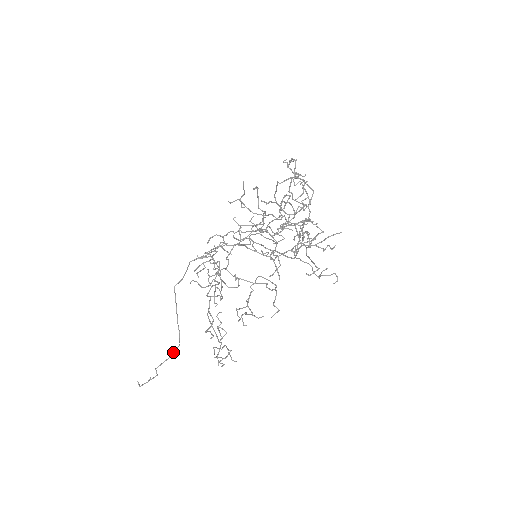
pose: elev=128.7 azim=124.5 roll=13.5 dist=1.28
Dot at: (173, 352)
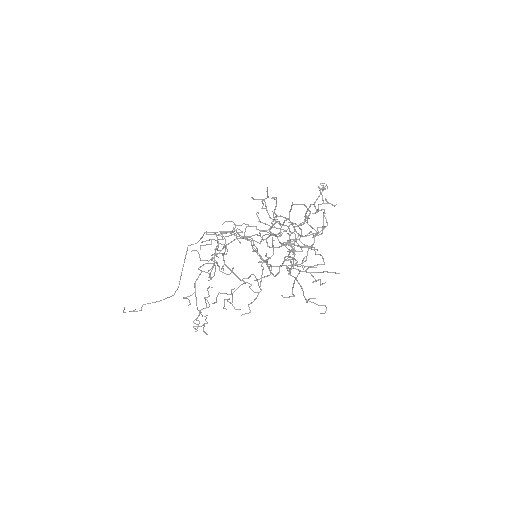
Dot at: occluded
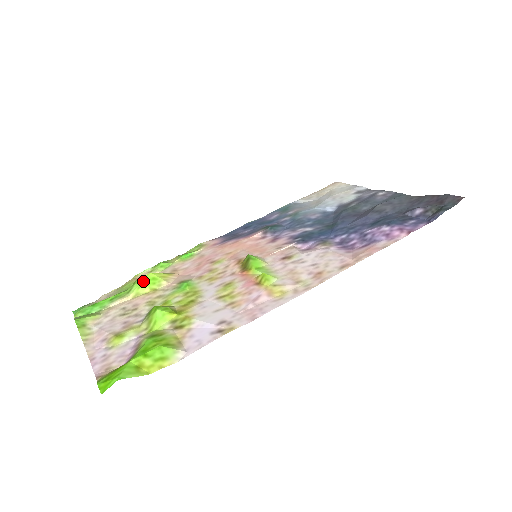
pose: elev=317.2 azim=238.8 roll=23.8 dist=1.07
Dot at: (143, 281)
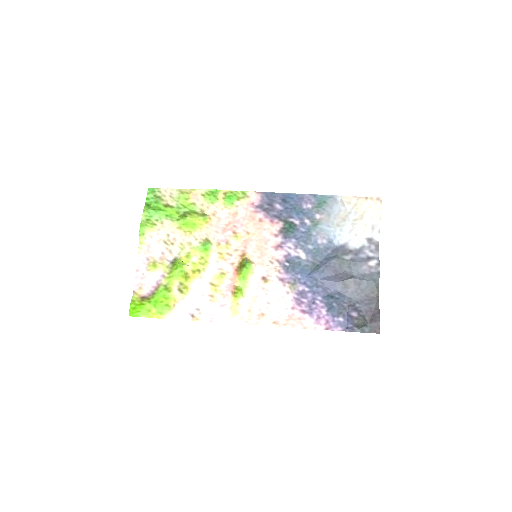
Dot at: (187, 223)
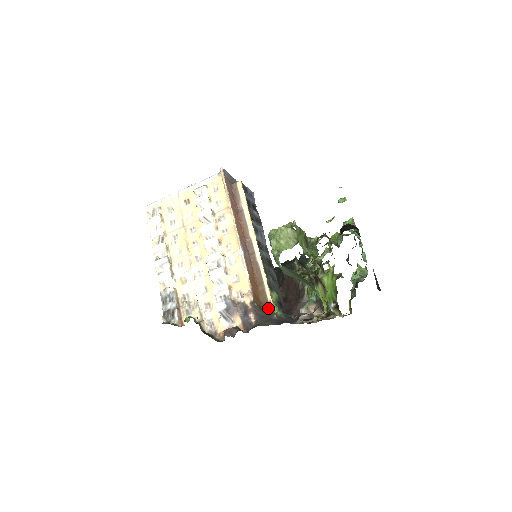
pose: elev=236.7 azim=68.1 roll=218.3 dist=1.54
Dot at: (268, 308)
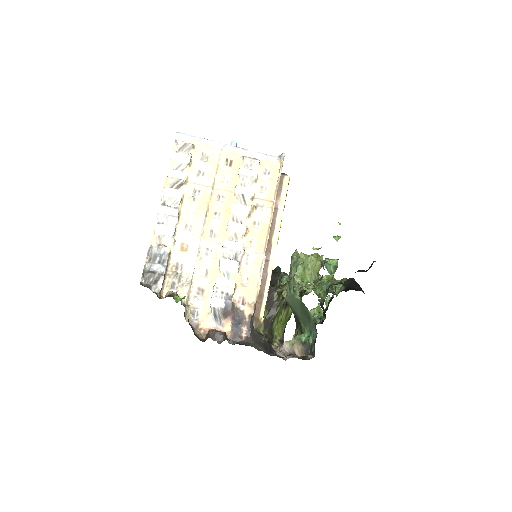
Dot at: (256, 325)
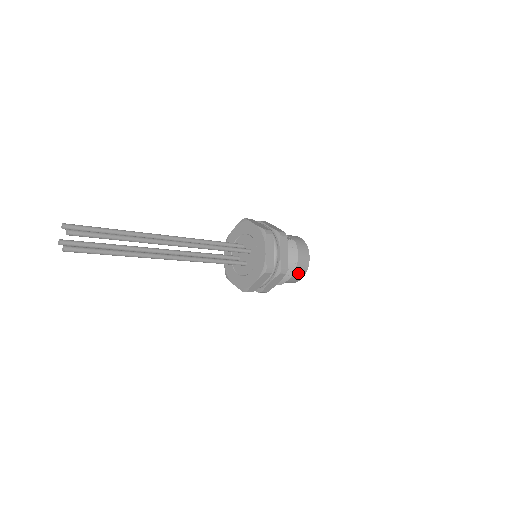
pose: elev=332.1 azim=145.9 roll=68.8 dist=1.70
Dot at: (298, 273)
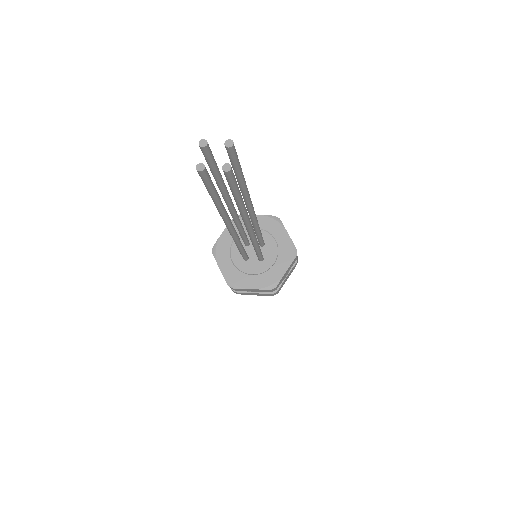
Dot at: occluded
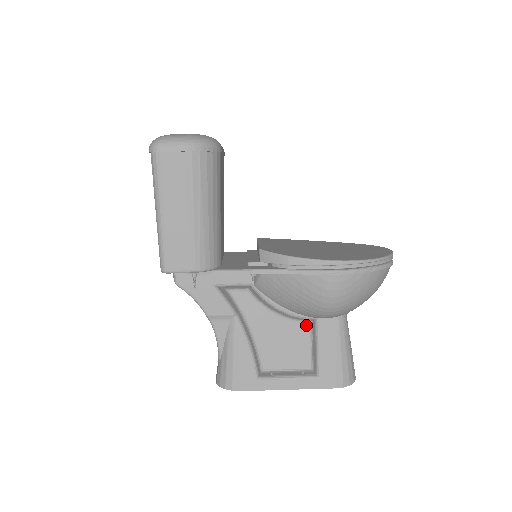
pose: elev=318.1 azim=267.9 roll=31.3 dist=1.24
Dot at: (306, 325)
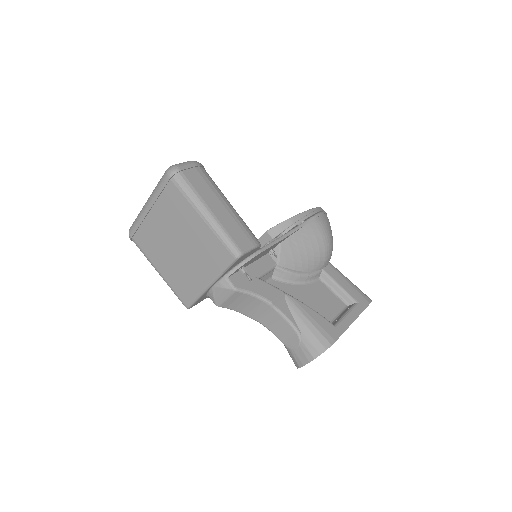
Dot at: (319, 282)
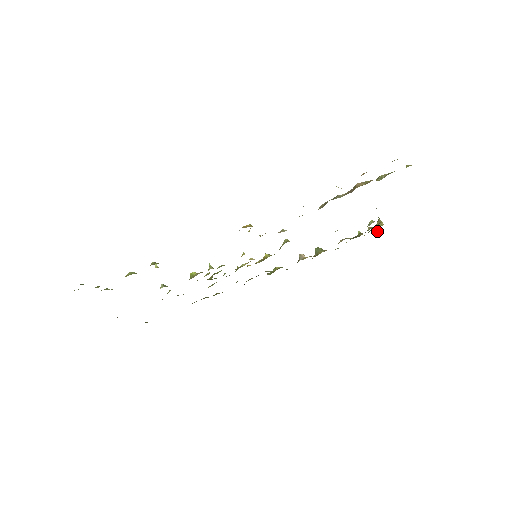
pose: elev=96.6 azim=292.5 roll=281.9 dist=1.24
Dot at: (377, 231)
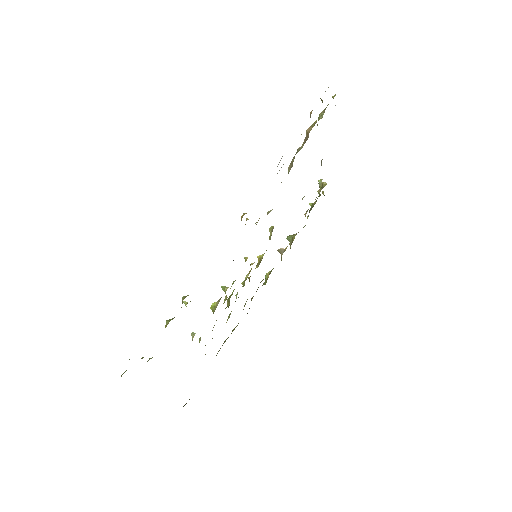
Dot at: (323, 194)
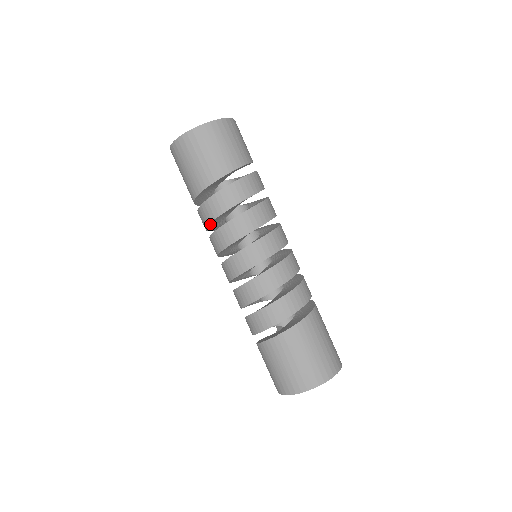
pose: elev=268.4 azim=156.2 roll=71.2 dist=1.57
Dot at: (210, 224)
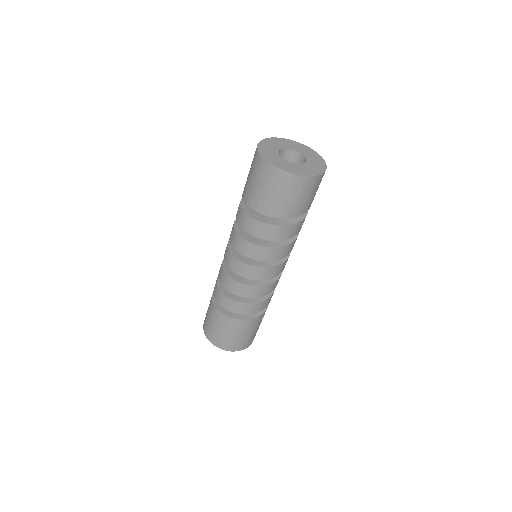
══════════
- **TASK GOAL**
Copy every line of text from all the entries above without changing any character, and leave the images out of your answer.

- **WRITTEN SOLUTION**
pose: elev=128.7 azim=124.5 roll=13.5 dist=1.28
Dot at: (173, 352)
Dot at: occluded
pose: elev=317.2 azim=238.8 roll=23.8 dist=1.07
Dot at: (143, 281)
Dot at: (187, 223)
pose: elev=236.7 azim=68.1 roll=218.3 dist=1.54
Dot at: (268, 308)
Dot at: (256, 325)
pose: elev=332.1 azim=145.9 roll=68.8 dist=1.70
Dot at: (298, 273)
Dot at: occluded
pose: elev=318.1 azim=267.9 roll=31.3 dist=1.24
Dot at: (306, 325)
Dot at: (319, 282)
pose: elev=96.6 azim=292.5 roll=281.9 dist=1.24
Dot at: (377, 231)
Dot at: (323, 194)
pose: elev=268.4 azim=156.2 roll=71.2 dist=1.57
Dot at: (210, 224)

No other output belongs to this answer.